Task prompt: Return each of the entries below precisely, with no pictures in the result.

Dataset excerpts:
╔══
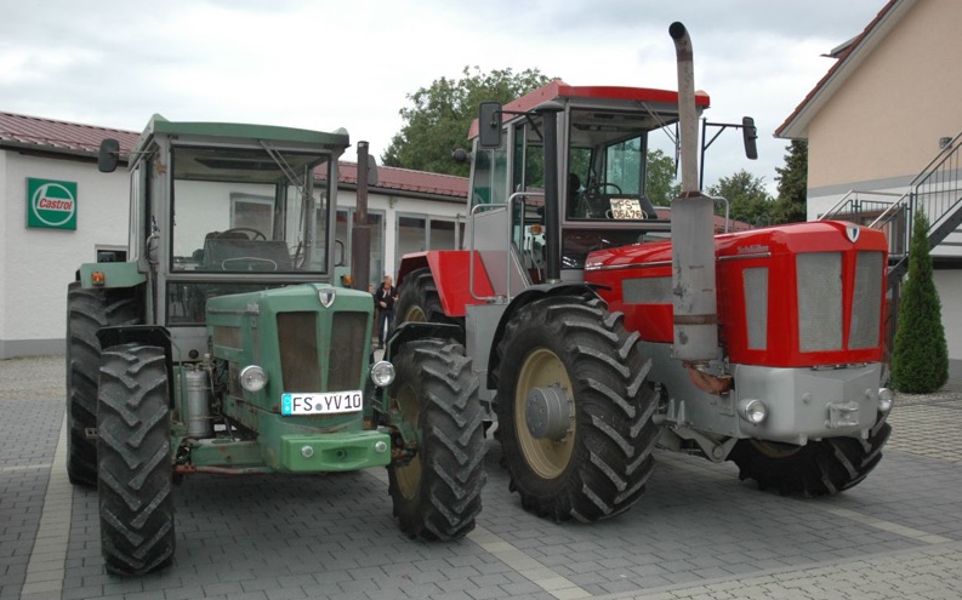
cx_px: 480
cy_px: 302
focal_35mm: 37
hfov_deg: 52.8
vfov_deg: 34.4
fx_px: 970
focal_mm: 24
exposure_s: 1/320
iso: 400
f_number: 3.8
╚══
Your solution:
cx_px: 480
cy_px: 302
focal_35mm: 37
hfov_deg: 52.8
vfov_deg: 34.4
fx_px: 970
focal_mm: 24
exposure_s: 1/320
iso: 400
f_number: 3.8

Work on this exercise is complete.